[Excerpted passage]
Content starts
TIME DOMAIN ANALYSIS OF SPIROGRAMS

Abstract

Spirograms are widely used simple tests of ventilatory lung function. This thesis evaluates their analysis in the time domain as a means of improving their yield of diagnostic information. The most precise method for recording spirograms was determined. Errors due to non-instantaneous cooling of gas within spirometers were found to be greater than the known non-linearity of pneumotachographs when recording simulated spirograms.

The analysis of spirograms inthe time domain involves considering the spirogram as a cumulative distribution of transit times and deriving the statistical moments of this distribution. A valid procedure for comparing the moments of truncated spirograms has been proposed and these truncated moments have been shown to be highly reproducible within individuals and retain discriminatory ability. A multi-exponential model of the spirogram has been considered in detail as a means of overcoming errors inherent in the moments of some spirograms. The most satisfactory technique for applying this model to describe spirograms has been determined and the model was found to reflect correctly abnormalities in spirograms for commonly found ventilatory disorders. A cross-sectional population survey of a male workforce was carried out to determine whether time domain analysis of spirograms detects abnormalities hitherto unappreciated. Normal values for conventional and time domain spirometric indices were determined. Smokers were found to have two types of spirogram abnormality previously not recognised. The more commonly found abnormality was evident early within the spirogram, and the other was only evident in the tail of the spirogram. These findings do not agree with current hypotheses that smoking damage should be first manifest in the terminal part of a maximal forced expiratory manoeuvre. Alternative hypotheses are proposed. Time domain analysis of spirograms has been found to demonstrate hitherto unrecognised changes in spirograms due to smoking.
Content ends
[Exercise prompt]
Quote the abstract on time domain analysis of spirograms above in full, word for word.

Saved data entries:
Content starts
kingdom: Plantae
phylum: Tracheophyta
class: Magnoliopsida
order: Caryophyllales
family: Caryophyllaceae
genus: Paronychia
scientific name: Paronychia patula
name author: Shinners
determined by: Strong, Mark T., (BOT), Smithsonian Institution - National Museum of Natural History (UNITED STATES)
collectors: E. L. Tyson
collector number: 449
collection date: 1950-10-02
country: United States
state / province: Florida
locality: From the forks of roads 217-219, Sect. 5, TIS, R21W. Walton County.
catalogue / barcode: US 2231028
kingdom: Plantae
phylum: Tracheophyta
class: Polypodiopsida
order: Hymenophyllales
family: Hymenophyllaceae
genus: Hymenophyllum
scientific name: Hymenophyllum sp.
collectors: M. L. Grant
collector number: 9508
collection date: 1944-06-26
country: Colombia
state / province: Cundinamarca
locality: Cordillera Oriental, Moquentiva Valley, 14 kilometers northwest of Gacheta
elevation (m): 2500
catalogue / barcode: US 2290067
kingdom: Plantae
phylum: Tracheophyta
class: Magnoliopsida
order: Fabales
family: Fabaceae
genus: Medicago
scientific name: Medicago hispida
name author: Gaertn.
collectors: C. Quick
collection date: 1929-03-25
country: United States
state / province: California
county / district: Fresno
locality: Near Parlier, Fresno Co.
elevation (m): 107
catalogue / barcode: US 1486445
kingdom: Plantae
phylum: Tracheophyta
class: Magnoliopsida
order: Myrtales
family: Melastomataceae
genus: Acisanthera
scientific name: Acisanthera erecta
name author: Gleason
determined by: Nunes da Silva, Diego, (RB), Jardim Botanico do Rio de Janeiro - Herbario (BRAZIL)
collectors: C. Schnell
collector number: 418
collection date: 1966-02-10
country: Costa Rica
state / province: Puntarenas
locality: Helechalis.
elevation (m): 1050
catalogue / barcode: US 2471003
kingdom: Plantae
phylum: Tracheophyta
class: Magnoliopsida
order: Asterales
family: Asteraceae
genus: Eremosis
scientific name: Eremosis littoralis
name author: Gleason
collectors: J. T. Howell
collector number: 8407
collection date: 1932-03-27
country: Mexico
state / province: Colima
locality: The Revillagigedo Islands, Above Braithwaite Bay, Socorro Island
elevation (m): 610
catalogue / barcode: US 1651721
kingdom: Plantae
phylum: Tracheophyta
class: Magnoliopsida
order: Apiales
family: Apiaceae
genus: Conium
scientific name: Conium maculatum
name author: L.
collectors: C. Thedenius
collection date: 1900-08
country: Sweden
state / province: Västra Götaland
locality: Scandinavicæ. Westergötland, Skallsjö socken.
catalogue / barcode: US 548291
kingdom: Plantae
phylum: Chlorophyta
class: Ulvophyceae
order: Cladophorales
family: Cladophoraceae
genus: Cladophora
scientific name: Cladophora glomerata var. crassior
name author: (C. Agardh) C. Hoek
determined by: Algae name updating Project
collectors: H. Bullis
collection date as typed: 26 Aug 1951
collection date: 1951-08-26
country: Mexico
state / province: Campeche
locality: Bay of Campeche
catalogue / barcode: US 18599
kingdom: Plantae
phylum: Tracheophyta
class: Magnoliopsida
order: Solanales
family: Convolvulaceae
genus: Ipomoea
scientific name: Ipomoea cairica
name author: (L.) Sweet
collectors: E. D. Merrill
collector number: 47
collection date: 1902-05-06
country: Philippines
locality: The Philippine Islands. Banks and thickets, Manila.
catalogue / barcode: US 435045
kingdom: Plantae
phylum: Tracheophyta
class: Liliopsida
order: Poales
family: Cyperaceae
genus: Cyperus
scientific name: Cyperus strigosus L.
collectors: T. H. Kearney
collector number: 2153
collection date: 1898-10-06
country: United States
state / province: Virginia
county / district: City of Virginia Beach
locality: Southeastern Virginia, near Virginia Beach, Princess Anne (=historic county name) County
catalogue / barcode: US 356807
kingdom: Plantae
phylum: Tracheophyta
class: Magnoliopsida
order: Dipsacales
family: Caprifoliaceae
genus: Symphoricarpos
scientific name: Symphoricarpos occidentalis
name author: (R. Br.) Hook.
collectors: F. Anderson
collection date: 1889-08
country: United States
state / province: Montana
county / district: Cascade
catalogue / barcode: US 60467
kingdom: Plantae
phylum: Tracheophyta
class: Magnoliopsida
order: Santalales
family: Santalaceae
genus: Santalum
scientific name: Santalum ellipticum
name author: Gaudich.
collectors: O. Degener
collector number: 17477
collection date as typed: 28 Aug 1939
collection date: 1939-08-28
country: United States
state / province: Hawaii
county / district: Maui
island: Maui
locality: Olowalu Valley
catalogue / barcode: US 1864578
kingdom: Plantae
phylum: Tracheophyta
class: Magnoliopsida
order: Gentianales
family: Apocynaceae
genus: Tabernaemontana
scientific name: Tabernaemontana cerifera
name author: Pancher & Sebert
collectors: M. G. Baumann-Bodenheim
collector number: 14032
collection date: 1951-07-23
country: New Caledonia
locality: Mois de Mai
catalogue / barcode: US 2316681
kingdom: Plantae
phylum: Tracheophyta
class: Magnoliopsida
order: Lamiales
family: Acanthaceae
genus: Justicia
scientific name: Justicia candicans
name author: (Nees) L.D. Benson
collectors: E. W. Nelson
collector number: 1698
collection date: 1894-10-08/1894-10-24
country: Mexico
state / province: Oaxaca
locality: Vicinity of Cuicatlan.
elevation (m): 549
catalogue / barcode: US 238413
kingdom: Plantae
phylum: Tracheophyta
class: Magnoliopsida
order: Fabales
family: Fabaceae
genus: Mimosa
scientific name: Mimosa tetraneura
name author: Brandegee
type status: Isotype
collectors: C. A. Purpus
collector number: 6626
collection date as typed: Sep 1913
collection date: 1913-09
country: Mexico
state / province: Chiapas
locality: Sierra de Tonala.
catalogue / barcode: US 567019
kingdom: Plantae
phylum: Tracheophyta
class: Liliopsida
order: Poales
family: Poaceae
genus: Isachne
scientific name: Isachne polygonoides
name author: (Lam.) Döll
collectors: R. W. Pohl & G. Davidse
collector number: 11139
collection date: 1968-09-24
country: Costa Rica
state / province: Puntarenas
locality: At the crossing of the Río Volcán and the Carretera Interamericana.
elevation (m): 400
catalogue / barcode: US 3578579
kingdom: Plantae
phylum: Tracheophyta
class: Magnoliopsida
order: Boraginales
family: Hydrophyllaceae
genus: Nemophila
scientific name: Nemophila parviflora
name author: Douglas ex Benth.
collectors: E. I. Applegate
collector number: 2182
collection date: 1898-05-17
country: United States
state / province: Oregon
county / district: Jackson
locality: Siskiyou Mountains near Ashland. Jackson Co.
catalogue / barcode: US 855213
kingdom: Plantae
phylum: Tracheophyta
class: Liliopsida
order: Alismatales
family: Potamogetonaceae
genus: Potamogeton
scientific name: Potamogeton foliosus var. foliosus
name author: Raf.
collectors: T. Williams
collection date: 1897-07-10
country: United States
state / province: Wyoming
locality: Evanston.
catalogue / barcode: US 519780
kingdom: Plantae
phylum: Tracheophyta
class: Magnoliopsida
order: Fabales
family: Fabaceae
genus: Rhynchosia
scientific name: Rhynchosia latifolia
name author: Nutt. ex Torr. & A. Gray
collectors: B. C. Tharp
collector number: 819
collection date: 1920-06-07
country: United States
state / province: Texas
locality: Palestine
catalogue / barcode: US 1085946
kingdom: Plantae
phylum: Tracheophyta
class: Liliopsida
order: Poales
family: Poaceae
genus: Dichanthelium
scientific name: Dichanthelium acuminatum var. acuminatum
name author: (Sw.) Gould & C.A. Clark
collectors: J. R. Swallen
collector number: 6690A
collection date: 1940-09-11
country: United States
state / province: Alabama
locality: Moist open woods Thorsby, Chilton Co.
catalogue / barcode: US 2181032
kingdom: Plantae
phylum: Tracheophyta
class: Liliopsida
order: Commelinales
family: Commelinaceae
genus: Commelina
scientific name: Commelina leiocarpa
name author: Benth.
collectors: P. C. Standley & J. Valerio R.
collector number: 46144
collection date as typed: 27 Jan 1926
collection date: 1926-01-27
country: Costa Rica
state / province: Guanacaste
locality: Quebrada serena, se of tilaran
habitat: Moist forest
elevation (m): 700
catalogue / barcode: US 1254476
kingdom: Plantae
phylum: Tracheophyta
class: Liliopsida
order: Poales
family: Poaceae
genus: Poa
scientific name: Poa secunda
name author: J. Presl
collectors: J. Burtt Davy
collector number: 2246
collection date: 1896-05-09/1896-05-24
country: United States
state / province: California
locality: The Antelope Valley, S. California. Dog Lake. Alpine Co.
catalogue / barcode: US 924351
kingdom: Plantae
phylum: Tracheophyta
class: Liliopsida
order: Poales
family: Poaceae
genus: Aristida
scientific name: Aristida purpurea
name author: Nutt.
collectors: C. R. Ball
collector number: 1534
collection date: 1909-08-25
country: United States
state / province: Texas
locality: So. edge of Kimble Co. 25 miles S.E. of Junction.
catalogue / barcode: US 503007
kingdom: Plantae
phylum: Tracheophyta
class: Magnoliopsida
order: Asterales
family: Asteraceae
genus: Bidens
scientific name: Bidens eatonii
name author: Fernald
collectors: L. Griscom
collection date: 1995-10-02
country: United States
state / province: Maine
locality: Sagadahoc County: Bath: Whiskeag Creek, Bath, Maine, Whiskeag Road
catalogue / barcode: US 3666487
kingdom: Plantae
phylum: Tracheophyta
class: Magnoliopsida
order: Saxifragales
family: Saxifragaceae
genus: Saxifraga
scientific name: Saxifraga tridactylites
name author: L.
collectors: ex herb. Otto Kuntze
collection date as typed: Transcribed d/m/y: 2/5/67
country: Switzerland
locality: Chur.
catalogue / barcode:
Content ends
[Worked solution]
TIME DOMAIN ANALYSIS OF SPIROGRAMS

Abstract

Spirograms are widely used simple tests of ventilatory lung function. This thesis evaluates their analysis in the time domain as a means of improving their yield of diagnostic information. The most precise method for recording spirograms was determined. Errors due to non-instantaneous cooling of gas within spirometers were found to be greater than the known non-linearity of pneumotachographs when recording simulated spirograms.

The analysis of spirograms inthe time domain involves considering the spirogram as a cumulative distribution of transit times and deriving the statistical moments of this distribution. A valid procedure for comparing the moments of truncated spirograms has been proposed and these truncated moments have been shown to be highly reproducible within individuals and retain discriminatory ability. A multi-exponential model of the spirogram has been considered in detail as a means of overcoming errors inherent in the moments of some spirograms. The most satisfactory technique for applying this model to describe spirograms has been determined and the model was found to reflect correctly abnormalities in spirograms for commonly found ventilatory disorders. A cross-sectional population survey of a male workforce was carried out to determine whether time domain analysis of spirograms detects abnormalities hitherto unappreciated. Normal values for conventional and time domain spirometric indices were determined. Smokers were found to have two types of spirogram abnormality previously not recognised. The more commonly found abnormality was evident early within the spirogram, and the other was only evident in the tail of the spirogram. These findings do not agree with current hypotheses that smoking damage should be first manifest in the terminal part of a maximal forced expiratory manoeuvre. Alternative hypotheses are proposed. Time domain analysis of spirograms has been found to demonstrate hitherto unrecognised changes in spirograms due to smoking.